Les réformateurs du MPJ ont résolu de laisser la jeunesse trouver elle-même «les voies et moyens de réaliser, en son sein, les mutations qui s’imposent en apportant des réponses aux différentes questions d’ordre politique, organisationnel et fonctionnel, conformément aux dispositions de la Charte Africaine de la Jeunesse».

Se voulant alors «creuset de la jeunesse d’une Afrique unie », l’UPJ est considérée comme «la réponse d’une Afrique unie, constitue la réponse à cette recherche. Elle s’enorgueillit de l’histoire du mouvement associatif juvénile du continent pour le rôle joué, à travers le Mouvement Panafricain de la Jeunesse, dans la mobilisation de l’opinion internationale pour l’indépendance du continent africain et pour la défense des valeurs africaines de la société humaine». Elle doit être «donc le résultat des transformations profondes survenues au niveau des différents Etats membres au sein du mouvement associatif de la jeunesse, transformations pour lesquelles l’Union Panafricaine de la Jeunesse s’engage à oeuvrer en vue de leur approfondissement, avec pour objectif un rapprochement des différents modèles d’organisation de la jeunesse en Afrique.

Faut-il en plus noter que les «Chefs des Etats africains doivent inscrire les politiques de jeunesse au premier rang des priorités de leurs mandats.
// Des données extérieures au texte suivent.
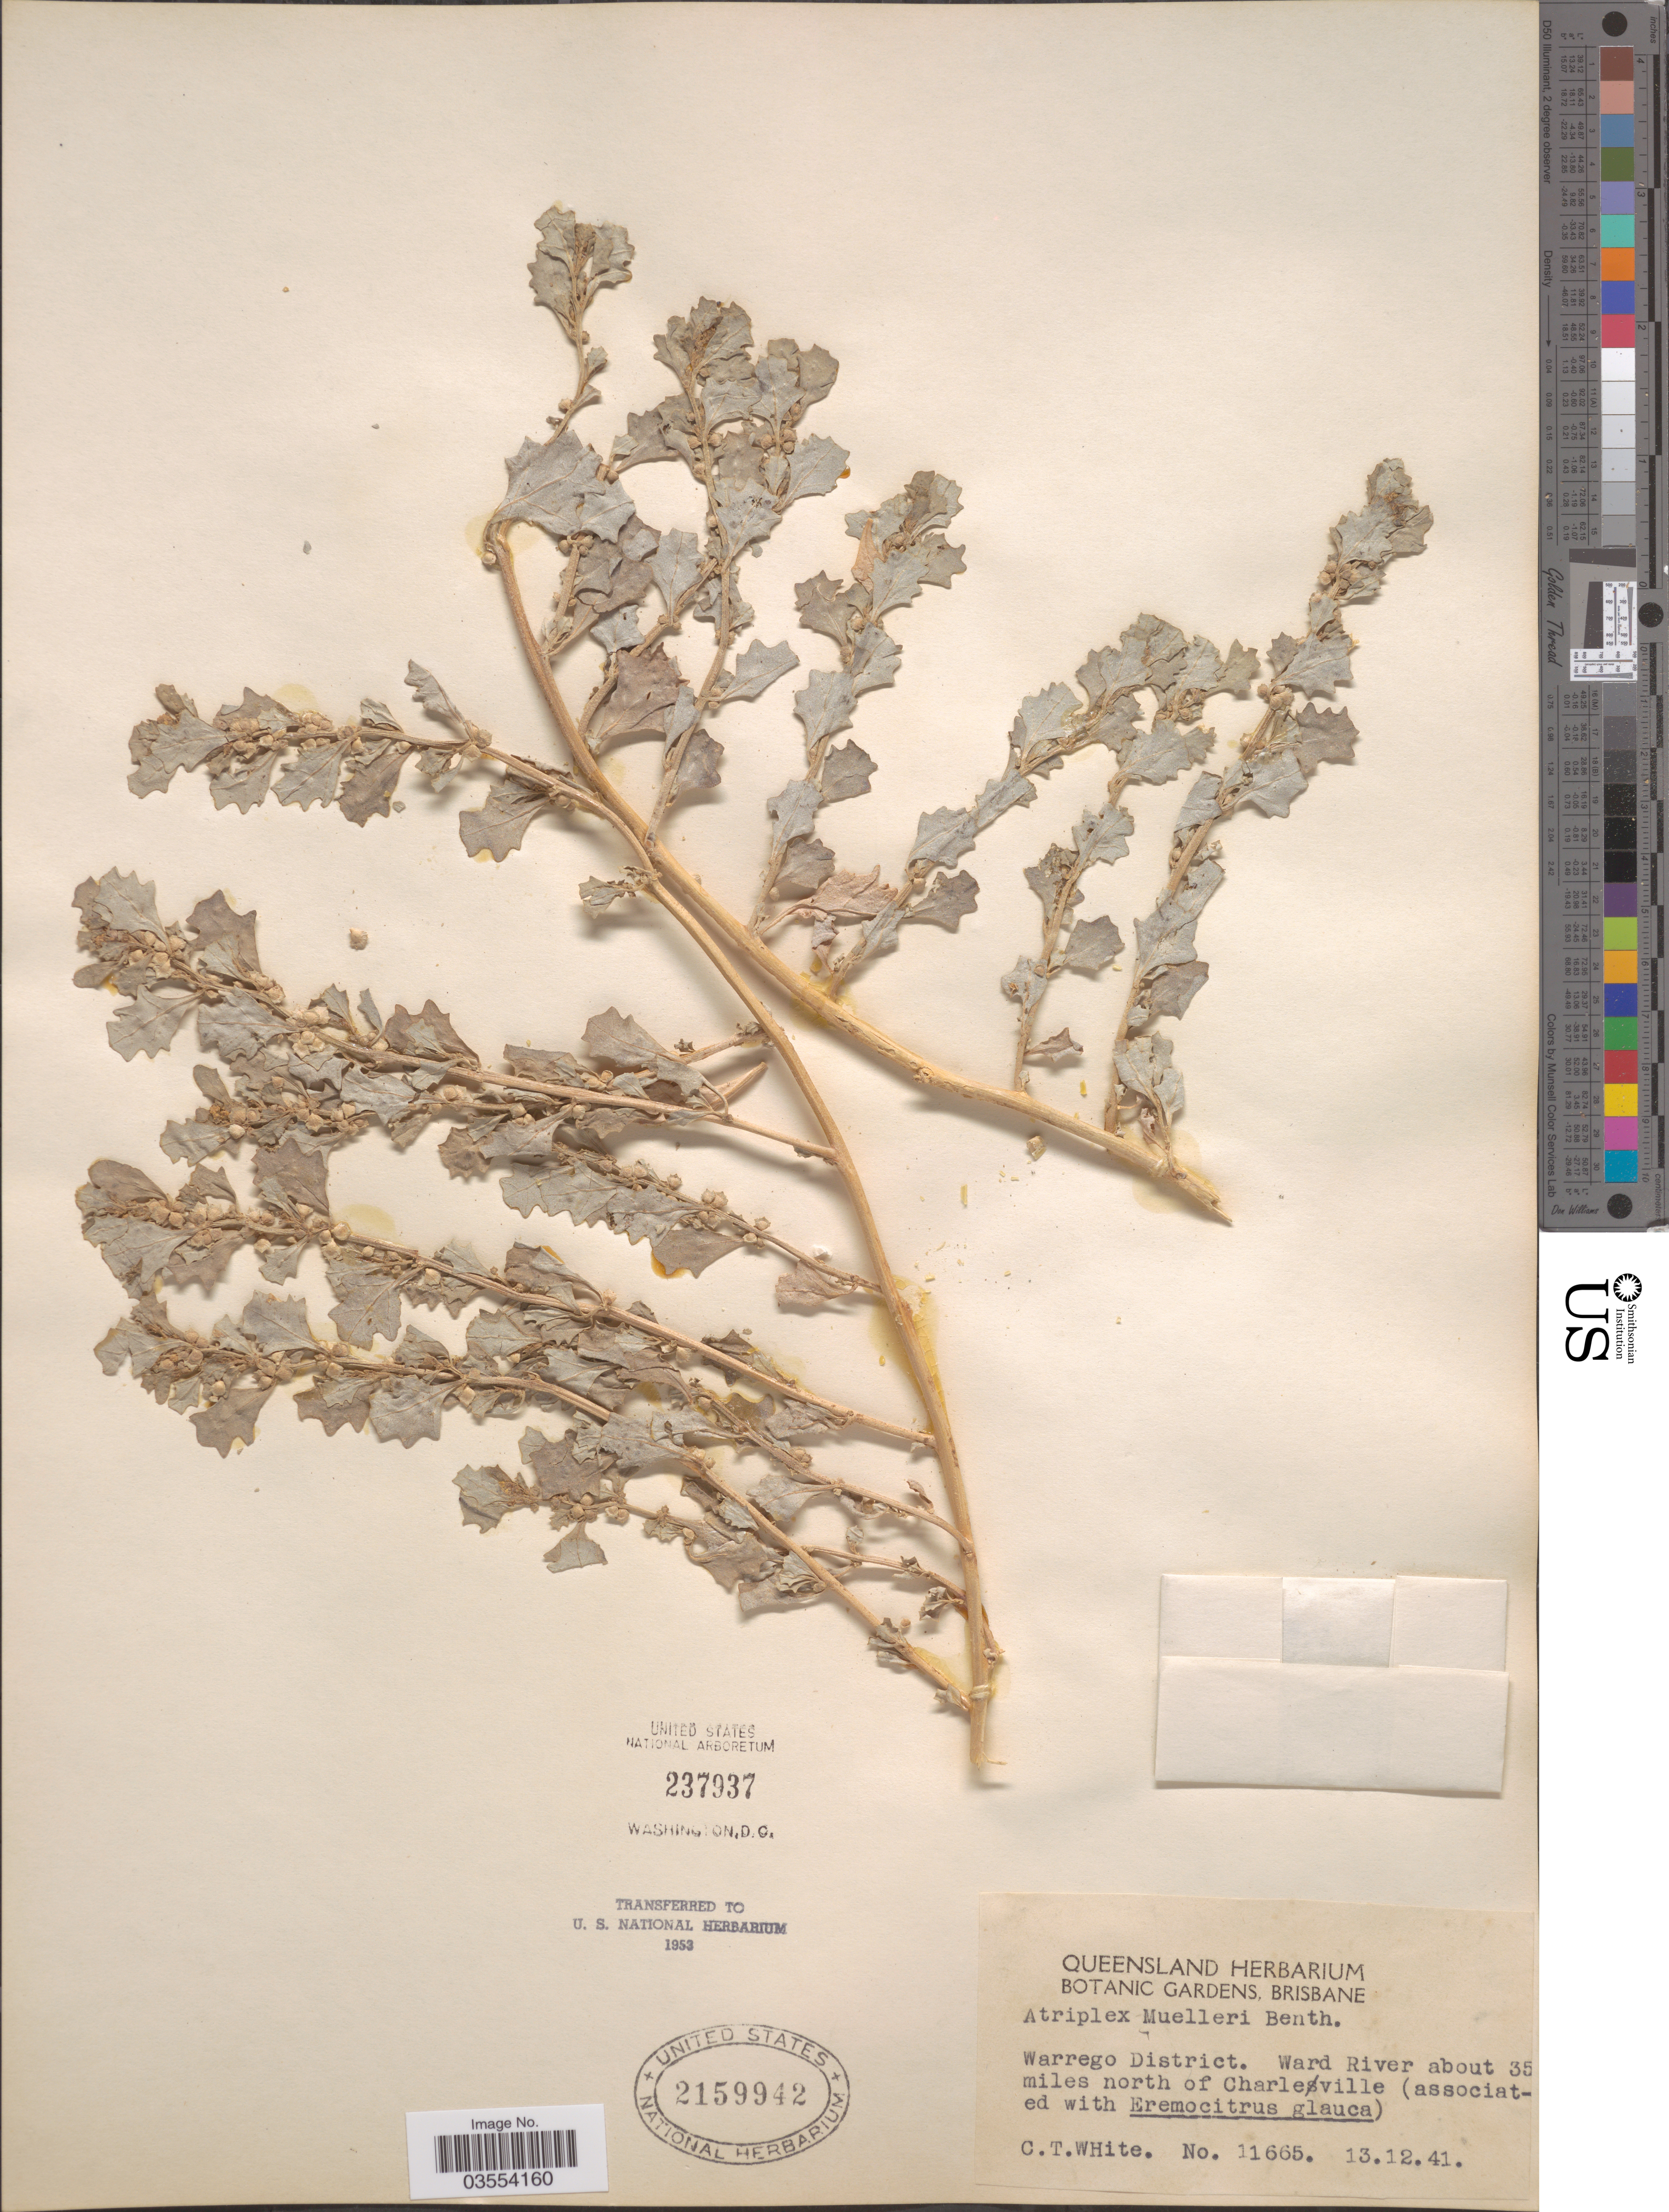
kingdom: Plantae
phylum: Tracheophyta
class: Magnoliopsida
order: Caryophyllales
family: Amaranthaceae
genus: Atriplex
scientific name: Atriplex muelleri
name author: Benth.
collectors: C. T. White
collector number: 11665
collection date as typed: Transcribed d/m/y: 13/12/41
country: Australia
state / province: Queensland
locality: Warrego District. Ward River about 35 miles north of Charleville.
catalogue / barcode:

L’objectif assigné à cette priorité est clair : faire en sorte que les jeunes vivent mieux tous les jours Cela suppose une mise en mouvement de l’ensemble des politiques publiques, dans tous les secteurs, pour améliorer le sort fait aux jeunes et placer ces derniers en situation de partenaires et d’acteurs des politiques qui les concernent».

Ses domaines de prédilection sont dont la politique de l’éducation, la politique de l’emploi, la politique culturelle et la politique de la santé, chaque conseil national de la Jeunesse de chaque Etat étant « l’outil de cette mobilisation générale en faveur de leur jeunesse ».

Il va de soi qu’avec le mandat de Francine Muyumba à la tête de l’UPJ,  la RDCongo a tout à gagner des relations de partenariat sincères entre l’organisation panafricaine et l’organisation nationale.